** PASSAGE SHOWN **
Bogdan Marek Pęk (born on 8 April 1953 in Kraków) is a Polish politician and Member of the European Parliament (MEP) for the Lesser Poland Voivodeship & Swietokrzyskie Voivodeship with the League of Polish Families, part of the Independence and Democracy and sits on the European Parliament's Committee on Civil Liberties, Justice and Home Affairs.

Pęk is a substitute for the Committee on Agriculture and Rural Development, a member of the Delegation for relations with the People's Republic of China and a substitute for the Delegation for relations with Belarus.

==Education==
- 1979: Graduate of the Agricultural Academy of Kraków
- 1996: Course for members of the Treasury Management Supervisory Councils

==Career==
- 1980–1985: Factory farm manager
- 1985–1990: Chairman of the Organisation of Farmers' Cooperatives
- 1980–1984: Vice-Chairman of the independent, self-governing trade union NSZZ Solidarność to the Regional Enterprise for the Meat Industry (OPPM)

Source records
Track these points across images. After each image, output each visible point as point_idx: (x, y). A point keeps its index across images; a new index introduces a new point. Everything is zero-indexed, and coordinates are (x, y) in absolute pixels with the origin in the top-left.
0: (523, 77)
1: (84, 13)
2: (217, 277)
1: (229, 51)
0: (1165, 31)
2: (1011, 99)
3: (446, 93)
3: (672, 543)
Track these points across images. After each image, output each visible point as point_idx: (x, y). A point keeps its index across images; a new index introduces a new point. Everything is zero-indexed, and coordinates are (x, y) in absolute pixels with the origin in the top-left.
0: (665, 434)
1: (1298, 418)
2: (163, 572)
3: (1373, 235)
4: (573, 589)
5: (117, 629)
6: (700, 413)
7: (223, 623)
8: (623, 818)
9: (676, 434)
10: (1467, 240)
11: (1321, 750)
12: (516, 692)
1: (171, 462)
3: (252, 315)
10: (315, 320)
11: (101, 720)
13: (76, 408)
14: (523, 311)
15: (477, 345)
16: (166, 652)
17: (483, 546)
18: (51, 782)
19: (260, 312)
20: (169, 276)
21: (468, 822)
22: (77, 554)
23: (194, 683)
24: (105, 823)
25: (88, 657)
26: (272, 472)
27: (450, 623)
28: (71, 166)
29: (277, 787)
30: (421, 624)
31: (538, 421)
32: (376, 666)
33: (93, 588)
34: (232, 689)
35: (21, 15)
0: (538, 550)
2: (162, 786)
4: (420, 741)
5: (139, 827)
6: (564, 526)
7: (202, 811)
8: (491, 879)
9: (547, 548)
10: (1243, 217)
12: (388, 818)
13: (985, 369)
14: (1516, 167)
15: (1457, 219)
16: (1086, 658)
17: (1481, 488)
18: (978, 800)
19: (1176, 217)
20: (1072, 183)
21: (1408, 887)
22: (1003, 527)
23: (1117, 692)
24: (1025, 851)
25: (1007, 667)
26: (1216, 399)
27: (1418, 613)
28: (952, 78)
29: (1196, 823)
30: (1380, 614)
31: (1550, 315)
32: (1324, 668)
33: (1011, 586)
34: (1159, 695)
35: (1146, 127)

** JOB 1 **
In the passage about Bogdan Marek Pęk, what year did he graduate from the Agricultural Academy of Kraków?
** JOB 2 **
Copy out the source records word for word, from their first line through the line that contains "2: (1011, 99)".

** REPLY 1 **
1979

** REPLY 2 **
Track these points across images. After each image, output each visible point as point_idx: (x, y). A point keeps its index across images; a new index introduces a new point. Everything is zero-indexed, and coordinates are (x, y) in absolute pixels with the origin in the top-left.
0: (523, 77)
1: (84, 13)
2: (217, 277)
1: (229, 51)
0: (1165, 31)
2: (1011, 99)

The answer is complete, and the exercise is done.